Cognitive diversity, structural interdependence, and business model innovation

Title
Cognitive diversity, structural interdependence, and business model innovation: The value of being different but connected for strategic adaptation
Tags
Diversity
Cognition
Business Models
Innovation
Link
Status
In the Publication Pipeline
Cognitive diversity in a firm’s top management team drives the locus of their collective attention and subsequently plays a defining role in organizational decision-making. Viewing organizations as systems of distributed attention, we investigate the influence of top management team (TMT) structural interdependence on the relationship between cognitive diversity and a firm’s choice of imitative or innovative business model innovation processes.
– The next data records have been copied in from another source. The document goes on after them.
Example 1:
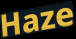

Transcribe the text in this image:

Haze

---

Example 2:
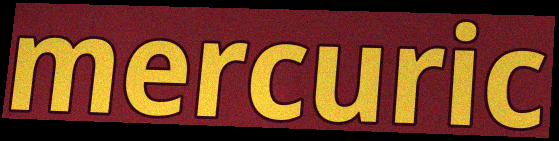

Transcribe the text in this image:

mercuric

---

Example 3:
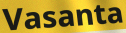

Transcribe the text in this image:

Vasanta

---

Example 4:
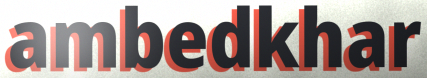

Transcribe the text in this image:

ambedkhar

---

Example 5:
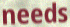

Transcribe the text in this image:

needs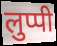
लुप्पीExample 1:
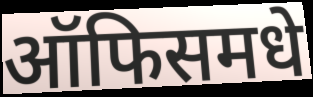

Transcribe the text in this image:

ऑफिसमधे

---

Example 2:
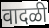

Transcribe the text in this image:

वादळी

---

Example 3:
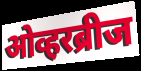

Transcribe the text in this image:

ओव्हरब्रीज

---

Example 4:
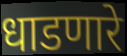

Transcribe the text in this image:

धाडणारे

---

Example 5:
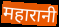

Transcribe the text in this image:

महारानीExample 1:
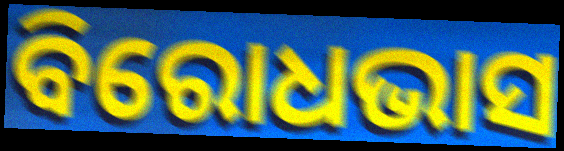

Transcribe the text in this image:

ବିରୋଧଭାସ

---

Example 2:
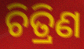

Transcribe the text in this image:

ଚିତ୍ରିଣ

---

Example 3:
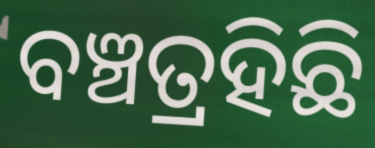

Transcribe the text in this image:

ବଞ୍ଚତ୍ରହିଛି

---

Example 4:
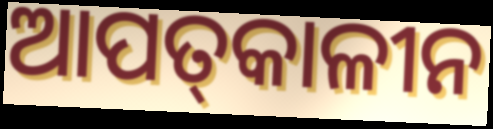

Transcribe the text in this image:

ଆପତ୍‌କାଳୀନ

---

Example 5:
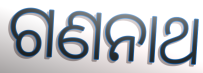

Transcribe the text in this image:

ଗଣନାଥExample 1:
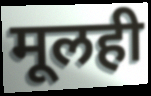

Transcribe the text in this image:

मूलही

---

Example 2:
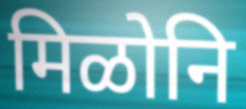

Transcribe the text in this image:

मिळोनि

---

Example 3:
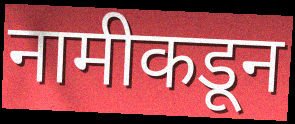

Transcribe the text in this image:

नामीकडून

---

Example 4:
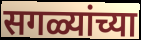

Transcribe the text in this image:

सगळ्यांच्या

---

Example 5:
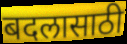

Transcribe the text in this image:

बदलासाठी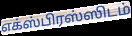
எக்ஸ்பிரஸ்ஸிடம்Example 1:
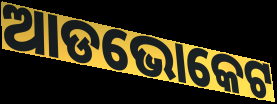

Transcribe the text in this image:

ଆଡଭୋକେଟ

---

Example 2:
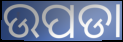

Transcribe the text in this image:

ଉପଡା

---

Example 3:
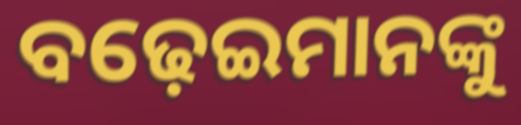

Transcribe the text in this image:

ବଢ଼େଇମାନଙ୍କୁ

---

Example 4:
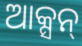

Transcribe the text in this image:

ଆକ୍ସନ୍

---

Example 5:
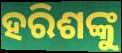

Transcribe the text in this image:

ହରିଶଙ୍କୁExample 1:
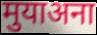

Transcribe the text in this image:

मुयाअना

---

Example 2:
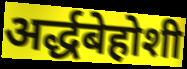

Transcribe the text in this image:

अर्द्धबेहोशी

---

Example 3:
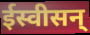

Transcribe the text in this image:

ईस्वीसन्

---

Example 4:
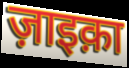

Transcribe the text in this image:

ज़ाइक़ा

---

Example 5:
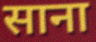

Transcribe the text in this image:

साना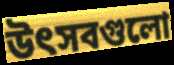
উৎসবগুলো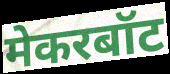
मेकरबॉटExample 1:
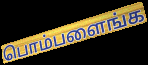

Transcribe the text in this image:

பொம்பளைங்க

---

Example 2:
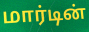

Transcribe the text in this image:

மார்டின்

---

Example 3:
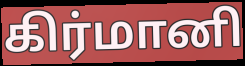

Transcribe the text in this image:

கிர்மானி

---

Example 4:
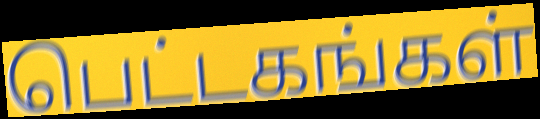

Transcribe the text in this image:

பெட்டகங்கள்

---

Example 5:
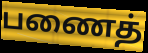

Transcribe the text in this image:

பணைத்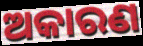
ଅକାରଣ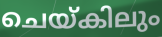
ചെയ്കിലും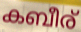
കബീര്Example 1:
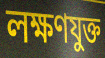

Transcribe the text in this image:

লক্ষণযুক্ত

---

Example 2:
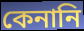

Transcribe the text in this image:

কেনানি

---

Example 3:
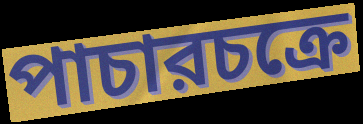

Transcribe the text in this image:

পাচারচক্রে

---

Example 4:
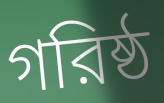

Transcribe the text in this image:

গরিষ্ঠ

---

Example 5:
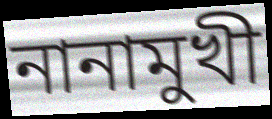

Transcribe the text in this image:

নানামুখী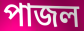
পাজল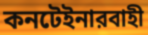
কনটেইনারবাহীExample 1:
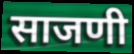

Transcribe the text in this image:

साजणी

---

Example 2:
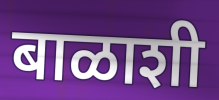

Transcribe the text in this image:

बाळाशी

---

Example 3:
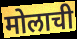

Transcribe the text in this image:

मोलाची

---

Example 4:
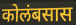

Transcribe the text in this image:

कोलंबसास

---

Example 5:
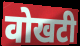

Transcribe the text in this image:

वोखटीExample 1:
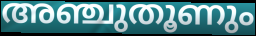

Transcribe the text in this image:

അഞ്ചുതൂണും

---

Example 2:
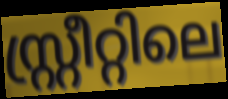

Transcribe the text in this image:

സ്റ്റ്രീറ്റിലെ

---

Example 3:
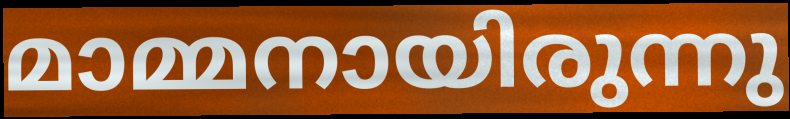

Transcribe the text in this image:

മാമ്മനായിരുന്നു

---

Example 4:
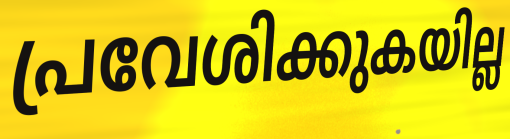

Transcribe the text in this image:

പ്രവേശിക്കുകയില്ല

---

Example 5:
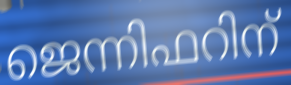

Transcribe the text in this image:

ജെന്നിഫറിന്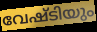
വേഷ്ടിയും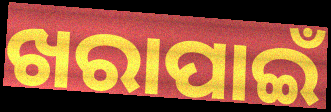
ଖରାପାଇଁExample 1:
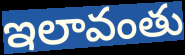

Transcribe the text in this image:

ఇలావంతు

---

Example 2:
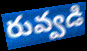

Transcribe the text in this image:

రువ్వడి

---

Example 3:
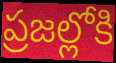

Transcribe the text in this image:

ప్రజల్లోకి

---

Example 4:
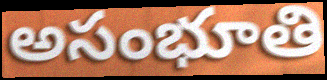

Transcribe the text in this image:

అసంభూతి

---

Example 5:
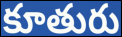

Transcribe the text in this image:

కూతురుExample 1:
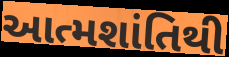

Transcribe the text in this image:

આત્મશાંતિથી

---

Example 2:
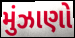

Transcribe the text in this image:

મુંઝાણો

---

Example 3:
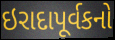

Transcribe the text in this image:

ઇરાદાપૂર્વકનો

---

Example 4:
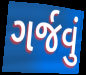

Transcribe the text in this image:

ગર્જવું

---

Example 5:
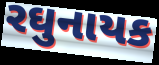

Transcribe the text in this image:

રઘુનાયક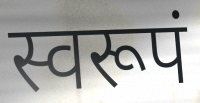
स्वरूपंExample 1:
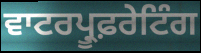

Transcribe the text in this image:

ਵਾਟਰਪ੍ਰੂਫ਼ਰੇਟਿੰਗ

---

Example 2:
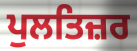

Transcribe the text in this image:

ਪੁਲਤਿਜ਼ਰ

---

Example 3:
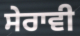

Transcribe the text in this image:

ਸੇਰਾਵੀ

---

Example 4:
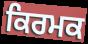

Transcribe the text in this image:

ਕਿਰਮਕ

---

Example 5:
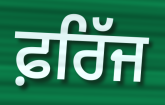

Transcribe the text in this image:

ਫ਼ਰਿੱਜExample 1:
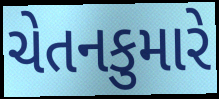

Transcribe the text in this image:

ચેતનકુમારે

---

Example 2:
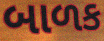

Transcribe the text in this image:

બાળક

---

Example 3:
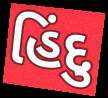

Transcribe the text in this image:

હિંદુ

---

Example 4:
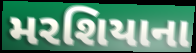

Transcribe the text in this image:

મરશિયાના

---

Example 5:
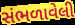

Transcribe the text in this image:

સંભળાવેલી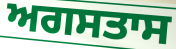
ਅਗਸਤਾਸ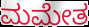
ಮಮೇತ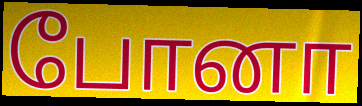
போனா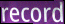
record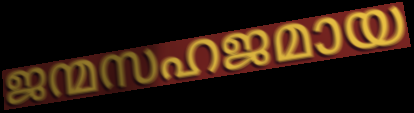
ജന്മസഹജമായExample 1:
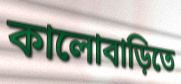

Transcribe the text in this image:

কালোবাড়িতে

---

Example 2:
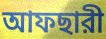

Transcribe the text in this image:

আফছারী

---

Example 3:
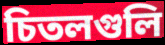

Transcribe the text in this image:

চিতলগুলি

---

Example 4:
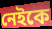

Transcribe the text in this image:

নেইকে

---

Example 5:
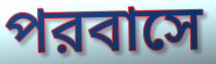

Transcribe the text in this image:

পরবাসেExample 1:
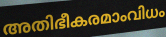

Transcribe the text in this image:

അതിഭീകരമാംവിധം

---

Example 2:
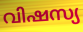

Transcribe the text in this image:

വിഷസ്യ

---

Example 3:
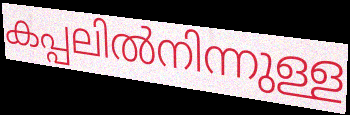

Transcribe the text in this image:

കപ്പലിൽനിന്നുള്ള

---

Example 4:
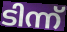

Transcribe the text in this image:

ടിന്ന്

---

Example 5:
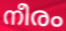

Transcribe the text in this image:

നീരം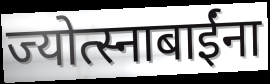
ज्योत्स्नाबाईंना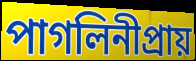
পাগলিনীপ্রায়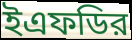
ইএফডির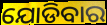
ଯୋଡିବାରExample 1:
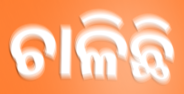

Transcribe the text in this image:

ଚାଳିଛି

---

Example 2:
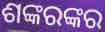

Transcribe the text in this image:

ଶଙ୍କରଙ୍କର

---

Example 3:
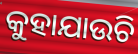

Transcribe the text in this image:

କୁହାଯାଉଚି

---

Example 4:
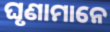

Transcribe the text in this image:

ଘୃଣାମାନେ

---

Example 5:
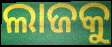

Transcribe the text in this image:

ଲାଜକୁ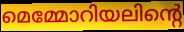
മെമ്മോറിയലിന്റെ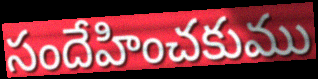
సందేహించకుము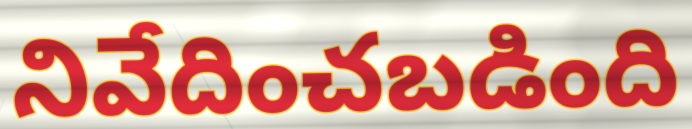
నివేదించబడిందిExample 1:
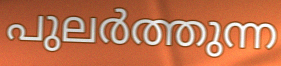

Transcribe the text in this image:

പുലർത്തുന്ന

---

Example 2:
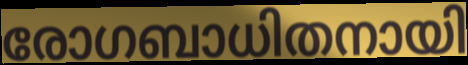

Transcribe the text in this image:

രോഗബാധിതനായി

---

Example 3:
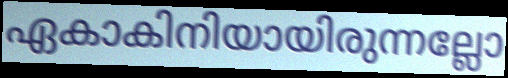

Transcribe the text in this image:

ഏകാകിനിയായിരുന്നല്ലോ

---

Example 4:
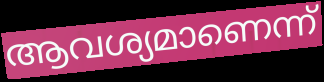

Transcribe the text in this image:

ആവശ്യമാണെന്ന്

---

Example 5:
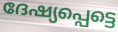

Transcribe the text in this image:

ദേഷ്യപ്പെട്ടെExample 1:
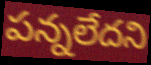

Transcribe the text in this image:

పన్నలేదని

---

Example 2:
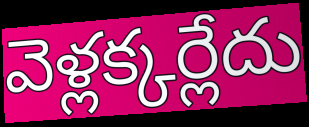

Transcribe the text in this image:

వెళ్లక్కర్లేదు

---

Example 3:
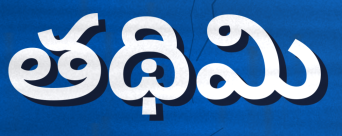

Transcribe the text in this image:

తథిమి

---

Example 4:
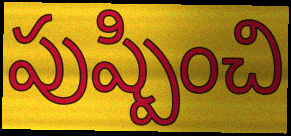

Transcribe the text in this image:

పుష్పించి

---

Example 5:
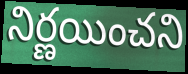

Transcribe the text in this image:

నిర్ణయించనిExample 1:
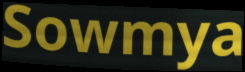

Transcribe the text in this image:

Sowmya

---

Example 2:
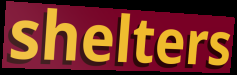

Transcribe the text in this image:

shelters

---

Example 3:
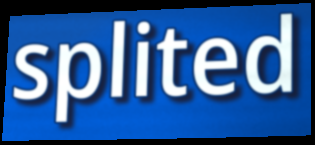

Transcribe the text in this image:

splited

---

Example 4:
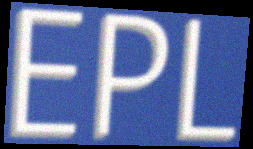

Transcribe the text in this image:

EPL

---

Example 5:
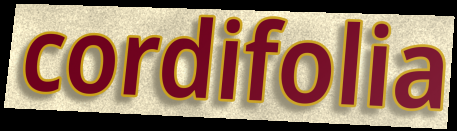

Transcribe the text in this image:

cordifoliaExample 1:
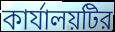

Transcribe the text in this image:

কার্যালয়টির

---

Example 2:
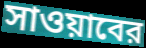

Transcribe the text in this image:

সাওয়াবের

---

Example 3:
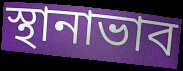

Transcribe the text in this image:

স্থানাভাব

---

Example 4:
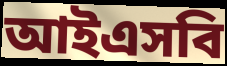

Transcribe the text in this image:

আইএসবি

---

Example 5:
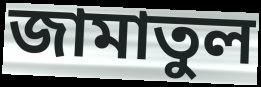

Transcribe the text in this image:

জামাতুল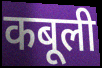
कबूली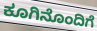
ಕೂಗಿನೊಂದಿಗೆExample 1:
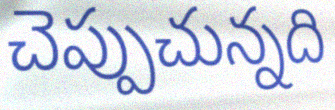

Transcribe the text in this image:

చెప్పుచున్నది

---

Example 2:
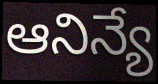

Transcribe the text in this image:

ఆనిన్యే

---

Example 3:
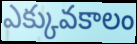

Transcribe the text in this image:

ఎక్కువకాలం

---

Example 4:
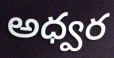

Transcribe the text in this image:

అధ్వర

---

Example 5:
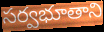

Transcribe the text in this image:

సర్వభూతాని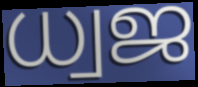
ധ്വജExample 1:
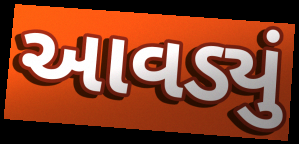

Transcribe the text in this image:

આવડ્યું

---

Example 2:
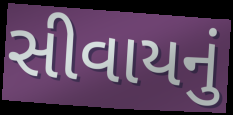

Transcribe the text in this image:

સીવાયનું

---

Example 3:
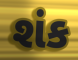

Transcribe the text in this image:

શંક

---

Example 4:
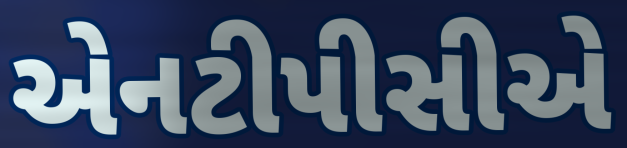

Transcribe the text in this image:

એનટીપીસીએ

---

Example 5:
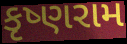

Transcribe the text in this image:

કૃષ્ણરામ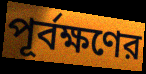
পূর্বক্ষণেরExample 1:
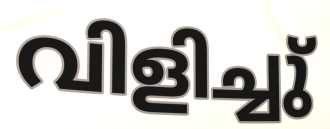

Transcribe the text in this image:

വിളിച്ചു്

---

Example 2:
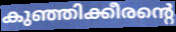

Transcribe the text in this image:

കുഞ്ഞിക്കീരന്റെ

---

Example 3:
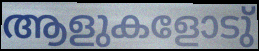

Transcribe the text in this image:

ആളുകളോടു്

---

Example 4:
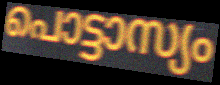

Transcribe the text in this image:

പൊട്ടാസ്യം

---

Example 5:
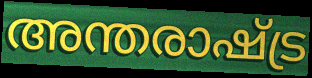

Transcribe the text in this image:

അന്തരാഷ്ട്രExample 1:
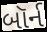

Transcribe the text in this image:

બૉર્ન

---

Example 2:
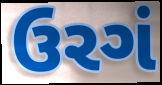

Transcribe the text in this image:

ઉરગં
Our analysis of 11-year panel data from the U.S. printing and publishing industry illustrates that TMT cognitive diversity promotes increased managerial orientation towards business model innovations that take into account market and industry specific factors resulting in innovative business model innovation (BMI), as opposed to imitative BMI. The results also show that cognitive diversity has a positive effect on a firm’s propensity to adopt a hybrid approach, engaging in both kinds of business model innovations simultaneously. The findings also show that TMT structural interdependence, resulting from a TMT’s structural hierarchy, functional structure, and reward co-dependence, enhance the positive effects of cognitive diversity, albeit in different ways.